Algumas semanas se passaram até Rorik descer a montanha, portanto tinha uma barba negra cobrindo o rosto, além de estar bem magro. Não pudera encontrar Fagulha-na-Noite e o frio do veneno começava a afetar seu outro braço. Ele deu uma última olhada para a montanha antes de seguir seu caminho, lembrando de todas as dificuldades que passou até atingir seu topo, somente para voltar sentindo ainda mais frio. Além disso, perdeu o pouco que levara consigo, inclusive sua espada como não se permitia esquecer, só ganhando em troca o conhecimento sombrio das videntes. Tampouco poderia partilhar com a Guardiã o que tinha descoberto. Para completar, não tinha cavalo e a aldeia mais próxima ficava a muitos quilômetros de distância, então deveria prosseguir a pé por mais alguns dias. De repente se deu conta que sequer planejara a viagem de volta e a descoberta fez um arrepio percorrer toda a extensão de sua espinha.
Não demorou muitos dias e Rorik viu que uma tempestade se aproximava. Redemoinhos de neve desciam montanha abaixo, cobrindo tudo de branco, e naquela mesma noite caíram sobre ele. À medida que avançava, Rorik percebeu que sua única esperança era encontrar alguém no caminho, embora não fosse muito provável. De fato, perdera todo o senso de direção, então deu por si andando em círculos. Rorik já tinha aceitado a morte quando enxergou um brilho tênue acima dos redemoinhos. Lágrimas brotaram de seus olhos e se congelaram em seu rosto quando viu que se tratava de uma estrela, provavelmente a mesma que vira no topo da montanha, e usando ela como guia conseguiu achar uma saída da tempestade, encontrando abrigo em uma aldeia. As estrelas podiam estar distantes, mas nem por isso deixavam de oferecer calor.

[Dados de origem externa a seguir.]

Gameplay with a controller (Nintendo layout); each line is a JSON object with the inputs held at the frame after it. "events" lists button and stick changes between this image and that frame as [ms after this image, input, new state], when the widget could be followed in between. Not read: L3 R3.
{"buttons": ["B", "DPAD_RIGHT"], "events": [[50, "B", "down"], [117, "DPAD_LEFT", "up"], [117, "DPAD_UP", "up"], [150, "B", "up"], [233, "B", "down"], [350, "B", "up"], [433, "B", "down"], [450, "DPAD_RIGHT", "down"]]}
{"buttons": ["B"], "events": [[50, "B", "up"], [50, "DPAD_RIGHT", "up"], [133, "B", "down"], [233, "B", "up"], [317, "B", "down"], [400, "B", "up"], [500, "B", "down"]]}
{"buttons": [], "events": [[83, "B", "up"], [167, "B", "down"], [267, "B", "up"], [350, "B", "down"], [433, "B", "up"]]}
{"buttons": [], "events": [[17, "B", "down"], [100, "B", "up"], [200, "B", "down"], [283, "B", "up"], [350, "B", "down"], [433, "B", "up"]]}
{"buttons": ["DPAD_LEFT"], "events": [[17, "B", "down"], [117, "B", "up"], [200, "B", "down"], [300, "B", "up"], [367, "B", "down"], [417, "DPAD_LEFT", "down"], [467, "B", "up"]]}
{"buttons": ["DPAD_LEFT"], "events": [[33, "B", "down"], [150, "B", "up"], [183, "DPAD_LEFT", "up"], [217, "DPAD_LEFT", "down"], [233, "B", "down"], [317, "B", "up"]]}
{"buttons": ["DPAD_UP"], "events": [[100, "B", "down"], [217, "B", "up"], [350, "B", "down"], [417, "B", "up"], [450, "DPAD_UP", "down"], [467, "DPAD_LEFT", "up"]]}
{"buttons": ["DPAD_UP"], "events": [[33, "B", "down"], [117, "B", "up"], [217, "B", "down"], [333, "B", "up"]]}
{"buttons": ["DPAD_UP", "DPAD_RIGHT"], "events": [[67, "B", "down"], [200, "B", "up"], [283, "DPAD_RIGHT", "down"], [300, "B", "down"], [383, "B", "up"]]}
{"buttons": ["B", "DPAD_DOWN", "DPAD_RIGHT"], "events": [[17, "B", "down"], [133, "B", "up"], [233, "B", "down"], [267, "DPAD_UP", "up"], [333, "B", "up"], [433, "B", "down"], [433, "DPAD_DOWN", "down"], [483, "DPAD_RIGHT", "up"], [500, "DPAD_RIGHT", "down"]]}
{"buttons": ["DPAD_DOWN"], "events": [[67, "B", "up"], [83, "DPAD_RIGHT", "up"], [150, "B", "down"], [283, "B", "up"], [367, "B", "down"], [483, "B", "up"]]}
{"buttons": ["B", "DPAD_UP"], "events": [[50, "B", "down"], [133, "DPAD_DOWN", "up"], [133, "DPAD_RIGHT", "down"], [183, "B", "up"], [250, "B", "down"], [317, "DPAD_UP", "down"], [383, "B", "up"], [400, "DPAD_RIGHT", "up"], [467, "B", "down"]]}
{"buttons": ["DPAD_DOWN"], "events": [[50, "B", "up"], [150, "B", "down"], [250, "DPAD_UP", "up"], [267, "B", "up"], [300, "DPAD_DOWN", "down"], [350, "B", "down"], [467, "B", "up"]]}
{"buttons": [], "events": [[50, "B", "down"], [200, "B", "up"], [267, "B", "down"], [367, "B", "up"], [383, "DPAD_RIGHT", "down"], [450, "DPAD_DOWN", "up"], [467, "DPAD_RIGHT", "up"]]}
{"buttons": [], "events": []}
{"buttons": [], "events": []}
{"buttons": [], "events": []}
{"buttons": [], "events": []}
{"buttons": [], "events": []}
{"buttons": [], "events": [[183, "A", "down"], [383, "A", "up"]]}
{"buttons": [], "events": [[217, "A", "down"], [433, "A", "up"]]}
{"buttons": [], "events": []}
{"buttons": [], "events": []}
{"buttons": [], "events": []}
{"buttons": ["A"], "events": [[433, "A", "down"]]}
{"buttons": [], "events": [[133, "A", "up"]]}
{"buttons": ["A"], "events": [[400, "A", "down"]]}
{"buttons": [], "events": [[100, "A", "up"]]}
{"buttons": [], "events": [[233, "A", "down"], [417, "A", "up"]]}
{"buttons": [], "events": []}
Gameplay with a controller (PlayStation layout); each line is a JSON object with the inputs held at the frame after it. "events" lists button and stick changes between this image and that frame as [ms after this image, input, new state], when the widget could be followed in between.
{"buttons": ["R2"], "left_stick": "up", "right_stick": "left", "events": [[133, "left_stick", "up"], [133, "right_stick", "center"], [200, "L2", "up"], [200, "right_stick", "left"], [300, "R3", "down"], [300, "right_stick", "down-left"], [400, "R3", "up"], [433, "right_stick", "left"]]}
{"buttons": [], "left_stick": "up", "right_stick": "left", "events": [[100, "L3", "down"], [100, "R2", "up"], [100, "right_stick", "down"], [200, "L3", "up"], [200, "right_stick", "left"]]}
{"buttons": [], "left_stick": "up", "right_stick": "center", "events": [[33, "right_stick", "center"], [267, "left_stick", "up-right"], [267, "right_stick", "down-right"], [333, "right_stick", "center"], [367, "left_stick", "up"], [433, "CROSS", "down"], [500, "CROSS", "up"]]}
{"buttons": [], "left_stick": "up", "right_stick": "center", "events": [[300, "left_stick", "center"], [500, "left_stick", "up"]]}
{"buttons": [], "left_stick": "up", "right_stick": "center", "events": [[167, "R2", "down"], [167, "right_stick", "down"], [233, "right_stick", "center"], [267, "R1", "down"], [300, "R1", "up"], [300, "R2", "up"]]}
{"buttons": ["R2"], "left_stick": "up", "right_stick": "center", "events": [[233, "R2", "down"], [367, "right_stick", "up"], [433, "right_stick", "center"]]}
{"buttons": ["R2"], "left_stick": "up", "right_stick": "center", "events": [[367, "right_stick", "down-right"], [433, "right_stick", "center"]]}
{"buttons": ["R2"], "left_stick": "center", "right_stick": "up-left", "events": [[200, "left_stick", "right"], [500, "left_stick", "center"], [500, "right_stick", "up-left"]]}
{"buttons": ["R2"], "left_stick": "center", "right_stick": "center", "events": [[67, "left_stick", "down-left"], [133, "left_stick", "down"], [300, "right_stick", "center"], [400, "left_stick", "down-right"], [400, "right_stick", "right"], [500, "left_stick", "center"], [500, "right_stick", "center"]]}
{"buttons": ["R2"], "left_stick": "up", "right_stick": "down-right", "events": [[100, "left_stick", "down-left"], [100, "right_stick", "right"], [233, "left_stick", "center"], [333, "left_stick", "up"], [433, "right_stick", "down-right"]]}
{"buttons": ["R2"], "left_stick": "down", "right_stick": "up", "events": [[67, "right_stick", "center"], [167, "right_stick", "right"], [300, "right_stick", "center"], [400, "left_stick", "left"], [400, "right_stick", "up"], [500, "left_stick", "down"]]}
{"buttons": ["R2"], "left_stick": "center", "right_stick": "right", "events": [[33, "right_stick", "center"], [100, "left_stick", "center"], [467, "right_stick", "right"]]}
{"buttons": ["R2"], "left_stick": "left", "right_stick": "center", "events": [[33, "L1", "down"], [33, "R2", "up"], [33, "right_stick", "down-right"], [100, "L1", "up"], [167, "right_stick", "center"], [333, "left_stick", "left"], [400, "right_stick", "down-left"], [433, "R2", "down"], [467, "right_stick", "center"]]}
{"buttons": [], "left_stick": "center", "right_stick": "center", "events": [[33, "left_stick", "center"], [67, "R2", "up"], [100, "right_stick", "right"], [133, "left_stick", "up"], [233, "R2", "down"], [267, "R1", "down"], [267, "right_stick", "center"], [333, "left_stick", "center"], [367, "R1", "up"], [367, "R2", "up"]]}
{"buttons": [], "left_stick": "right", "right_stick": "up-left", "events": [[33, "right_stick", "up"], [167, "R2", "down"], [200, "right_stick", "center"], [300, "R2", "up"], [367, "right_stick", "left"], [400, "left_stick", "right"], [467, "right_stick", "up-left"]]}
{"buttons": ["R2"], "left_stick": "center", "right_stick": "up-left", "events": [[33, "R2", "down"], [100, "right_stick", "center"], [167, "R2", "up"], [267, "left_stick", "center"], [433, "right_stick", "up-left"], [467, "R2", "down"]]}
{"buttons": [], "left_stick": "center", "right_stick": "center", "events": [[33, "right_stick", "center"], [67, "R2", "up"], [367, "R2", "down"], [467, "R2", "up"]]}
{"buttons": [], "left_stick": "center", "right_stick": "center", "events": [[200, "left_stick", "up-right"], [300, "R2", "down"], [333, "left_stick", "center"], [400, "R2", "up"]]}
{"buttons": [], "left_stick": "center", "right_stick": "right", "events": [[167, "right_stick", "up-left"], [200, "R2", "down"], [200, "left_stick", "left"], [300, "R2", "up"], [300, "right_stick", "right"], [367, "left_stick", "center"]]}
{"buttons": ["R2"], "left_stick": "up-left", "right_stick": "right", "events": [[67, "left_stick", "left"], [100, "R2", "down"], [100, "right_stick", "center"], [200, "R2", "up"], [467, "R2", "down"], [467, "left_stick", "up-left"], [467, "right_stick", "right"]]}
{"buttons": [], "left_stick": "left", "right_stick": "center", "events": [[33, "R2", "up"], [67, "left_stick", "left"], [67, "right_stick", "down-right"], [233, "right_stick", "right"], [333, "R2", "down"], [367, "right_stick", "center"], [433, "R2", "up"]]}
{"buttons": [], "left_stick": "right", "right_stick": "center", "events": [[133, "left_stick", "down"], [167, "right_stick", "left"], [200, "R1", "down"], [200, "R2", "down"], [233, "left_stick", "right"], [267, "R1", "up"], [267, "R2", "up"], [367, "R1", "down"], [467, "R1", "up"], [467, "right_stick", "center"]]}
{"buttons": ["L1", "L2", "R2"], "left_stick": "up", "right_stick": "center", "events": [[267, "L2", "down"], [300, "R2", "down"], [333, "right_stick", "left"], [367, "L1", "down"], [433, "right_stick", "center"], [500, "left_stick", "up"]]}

Porém, estava muito doente devido ao frio e a fome, além de ter perdido a sensibilidade da parte superior do corpo, portanto era incapaz de prosseguir por conta própria. Os aldeões não o conheciam e nada podiam fazer para aplacar seu frio. Ninguém na região tinha visto doença como aquela, uma febre gelada, que também não era hipotermia. Rorik tinha breves períodos de lucidez, mas geralmente passava os dias dormindo, perdido em pesadelos. O anjo da morte agora era ele e ninguém podia detê-lo. Homens, demônios, todos caiam sob sua foice. Certa vez viu até mesmo a Guardiã em seu caminho, e por mais que tenha tentado impedir não pôde evitar avançar sobre ela, subjugando-a com facilidade. Mas quando se aproximou para dar o golpe fatal ela se transformou em Lyanna e a foice parou na metade do caminho. A mulher tinha lágrimas nos olhos e o olhava com terror, implorando para ser poupada, e Rorik só queria deter suas lágrimas, vê-la sorrir novamente, mas nas mãos só tinha Lâmina da Perdição. Então acordou e chorou de medo pela loucura que tomava conta dele.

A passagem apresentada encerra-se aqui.